Als wir das J’s erreichten, lächelte ich sie an und sagte: „Weil ich jetzt endlich einen Schlussstrich ziehen konnte, geht der erste Brandy auf mich.“ Schlussstrich, dass ich nicht lache. Ich holte uns zwei Brandys. Das J’s ist voll, wie immer am Donnerstagabend. Das Kurudan fand seinen Weg in ihr Glas, bevor ich zu ihr zurückging. „Danke, Süße“, sagte sie. „Ich bin froh, dass jetzt alles okay ist zwischen uns.“ Sie trank.

Im letzten Moment, bevor sie das Bewusstsein verlor, sah ich diesen Blick der Erkenntnis. Des Wissens, was ich getan hatte. In der ersten Woche nach meiner Rückkehr aus Indien hatte ich ihr von dem Kurudan und seiner Wirkung erzählt. Dass Bauern, die ihre Schulden nicht zurückzahlen können, es mit Brandy nehmen. Sie konnte sich wohl einfach nicht vorstellen, dass auch sie eine Schuld zu begleichen hatte. Bis zu diesem Moment, bevor sie das Bewusstsein verlor.

„Thandi sieht nicht so richtig gut aus, wenn du mich fragst“, sagte ich zu einem der wazungu. „Mein Handy hat keine Batterie mehr. Vielleicht sollte jemand einen Krankenwagen rufen?“ – „Wie ist die Nummer? Wie ist die Nummer für einen Krankenwagen?“, fragte einer. Ich fing an zu weinen.

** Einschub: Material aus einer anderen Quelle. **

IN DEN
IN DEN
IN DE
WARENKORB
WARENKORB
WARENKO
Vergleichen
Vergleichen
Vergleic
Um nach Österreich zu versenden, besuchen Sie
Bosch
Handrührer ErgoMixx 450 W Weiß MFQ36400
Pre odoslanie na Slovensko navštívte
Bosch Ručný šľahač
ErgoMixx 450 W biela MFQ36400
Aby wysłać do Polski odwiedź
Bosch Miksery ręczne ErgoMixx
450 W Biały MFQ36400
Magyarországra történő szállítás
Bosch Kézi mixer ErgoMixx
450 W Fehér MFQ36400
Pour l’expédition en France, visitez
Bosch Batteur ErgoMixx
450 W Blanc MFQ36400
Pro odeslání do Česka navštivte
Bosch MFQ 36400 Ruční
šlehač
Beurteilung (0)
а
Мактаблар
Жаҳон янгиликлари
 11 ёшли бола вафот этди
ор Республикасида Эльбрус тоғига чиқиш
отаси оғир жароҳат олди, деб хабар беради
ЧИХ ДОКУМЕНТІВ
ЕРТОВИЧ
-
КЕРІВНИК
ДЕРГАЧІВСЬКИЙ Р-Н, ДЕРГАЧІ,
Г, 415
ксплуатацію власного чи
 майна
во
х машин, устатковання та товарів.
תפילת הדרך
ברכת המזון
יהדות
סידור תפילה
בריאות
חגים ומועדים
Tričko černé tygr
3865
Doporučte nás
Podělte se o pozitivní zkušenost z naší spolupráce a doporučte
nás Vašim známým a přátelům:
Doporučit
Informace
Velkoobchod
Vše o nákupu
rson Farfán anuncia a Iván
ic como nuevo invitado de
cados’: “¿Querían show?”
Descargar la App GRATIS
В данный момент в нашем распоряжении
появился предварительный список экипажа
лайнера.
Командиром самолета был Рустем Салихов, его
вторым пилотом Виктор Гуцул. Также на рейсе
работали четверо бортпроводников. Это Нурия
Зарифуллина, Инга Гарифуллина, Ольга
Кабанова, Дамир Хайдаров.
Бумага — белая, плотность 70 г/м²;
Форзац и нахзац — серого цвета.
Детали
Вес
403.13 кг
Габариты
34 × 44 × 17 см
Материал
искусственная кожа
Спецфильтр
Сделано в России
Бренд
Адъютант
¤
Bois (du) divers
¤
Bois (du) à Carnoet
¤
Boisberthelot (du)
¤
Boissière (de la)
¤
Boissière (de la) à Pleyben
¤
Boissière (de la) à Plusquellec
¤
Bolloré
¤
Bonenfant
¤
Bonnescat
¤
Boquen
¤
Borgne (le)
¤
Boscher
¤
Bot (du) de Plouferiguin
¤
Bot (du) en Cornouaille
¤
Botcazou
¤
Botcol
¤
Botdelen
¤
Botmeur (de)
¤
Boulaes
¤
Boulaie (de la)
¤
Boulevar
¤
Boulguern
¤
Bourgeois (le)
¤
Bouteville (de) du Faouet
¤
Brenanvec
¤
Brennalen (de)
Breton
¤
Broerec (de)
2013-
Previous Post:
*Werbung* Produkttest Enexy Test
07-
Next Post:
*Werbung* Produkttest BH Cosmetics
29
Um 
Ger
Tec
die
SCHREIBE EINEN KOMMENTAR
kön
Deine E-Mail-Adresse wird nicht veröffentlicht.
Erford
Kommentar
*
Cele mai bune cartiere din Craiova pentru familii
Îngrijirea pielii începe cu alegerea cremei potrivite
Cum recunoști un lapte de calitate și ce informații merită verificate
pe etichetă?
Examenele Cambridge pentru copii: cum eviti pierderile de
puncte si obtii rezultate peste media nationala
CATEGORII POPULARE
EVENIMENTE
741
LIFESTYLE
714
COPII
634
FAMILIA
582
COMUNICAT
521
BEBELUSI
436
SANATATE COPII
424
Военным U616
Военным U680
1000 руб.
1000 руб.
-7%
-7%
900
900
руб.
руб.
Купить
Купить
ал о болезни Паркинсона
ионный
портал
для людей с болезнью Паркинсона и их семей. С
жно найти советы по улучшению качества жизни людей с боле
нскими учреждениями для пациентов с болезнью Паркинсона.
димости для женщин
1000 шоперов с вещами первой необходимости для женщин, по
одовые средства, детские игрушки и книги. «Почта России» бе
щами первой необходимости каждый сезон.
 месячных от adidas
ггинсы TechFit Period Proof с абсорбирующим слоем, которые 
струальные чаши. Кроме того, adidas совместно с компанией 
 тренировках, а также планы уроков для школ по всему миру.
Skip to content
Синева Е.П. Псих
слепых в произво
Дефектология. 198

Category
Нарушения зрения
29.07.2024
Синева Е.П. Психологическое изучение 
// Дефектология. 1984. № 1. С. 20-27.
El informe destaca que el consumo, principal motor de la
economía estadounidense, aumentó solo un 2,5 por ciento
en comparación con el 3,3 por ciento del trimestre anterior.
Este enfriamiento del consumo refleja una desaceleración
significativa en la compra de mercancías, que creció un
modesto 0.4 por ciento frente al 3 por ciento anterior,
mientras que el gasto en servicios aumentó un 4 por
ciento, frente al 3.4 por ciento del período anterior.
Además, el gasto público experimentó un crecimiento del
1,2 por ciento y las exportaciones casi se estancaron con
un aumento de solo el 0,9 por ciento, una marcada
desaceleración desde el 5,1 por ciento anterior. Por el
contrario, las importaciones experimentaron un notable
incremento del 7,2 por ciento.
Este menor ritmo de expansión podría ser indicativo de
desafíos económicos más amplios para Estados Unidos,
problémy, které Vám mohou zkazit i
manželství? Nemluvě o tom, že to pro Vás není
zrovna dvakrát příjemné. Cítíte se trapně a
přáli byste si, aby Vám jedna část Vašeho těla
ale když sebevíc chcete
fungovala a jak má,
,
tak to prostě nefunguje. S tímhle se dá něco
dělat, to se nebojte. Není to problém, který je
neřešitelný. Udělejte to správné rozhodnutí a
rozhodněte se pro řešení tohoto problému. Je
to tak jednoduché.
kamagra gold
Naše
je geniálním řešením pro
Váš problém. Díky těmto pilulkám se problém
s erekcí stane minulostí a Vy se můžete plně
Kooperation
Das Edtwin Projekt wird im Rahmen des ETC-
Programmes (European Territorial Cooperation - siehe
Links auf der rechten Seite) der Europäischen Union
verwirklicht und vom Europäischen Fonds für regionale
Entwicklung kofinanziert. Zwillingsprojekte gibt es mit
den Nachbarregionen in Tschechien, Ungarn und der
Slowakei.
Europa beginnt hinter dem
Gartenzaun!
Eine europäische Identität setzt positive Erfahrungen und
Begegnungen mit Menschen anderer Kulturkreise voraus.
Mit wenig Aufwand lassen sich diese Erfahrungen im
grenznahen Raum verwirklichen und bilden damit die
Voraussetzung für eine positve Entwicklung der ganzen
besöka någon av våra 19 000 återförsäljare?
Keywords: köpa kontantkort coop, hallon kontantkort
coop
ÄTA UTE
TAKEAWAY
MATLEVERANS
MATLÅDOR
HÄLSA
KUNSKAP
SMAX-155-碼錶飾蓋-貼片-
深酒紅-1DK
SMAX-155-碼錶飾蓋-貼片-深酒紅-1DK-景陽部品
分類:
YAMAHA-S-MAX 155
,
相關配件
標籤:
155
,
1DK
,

J’s. Donnerstagabend. Während der Livemusik. Die Band jammt. Die Menge tanzt. Das Lokal ist voll. Die wazungu an meinem Tisch schreien. Thandi, eine Massai-Frau, deren Name Liebe bedeutet, wird von Zuckungen geschüttelt. Und ich, ich lächle innerlich.

Alle um mich herum sehen mich weinen. Aber sie haben keine Ahnung. Ein Schlussstrich.Heute habe ich ihn endlich gezogen. Unter einen billigen blauen BH auf meiner Samsonite-Tasche.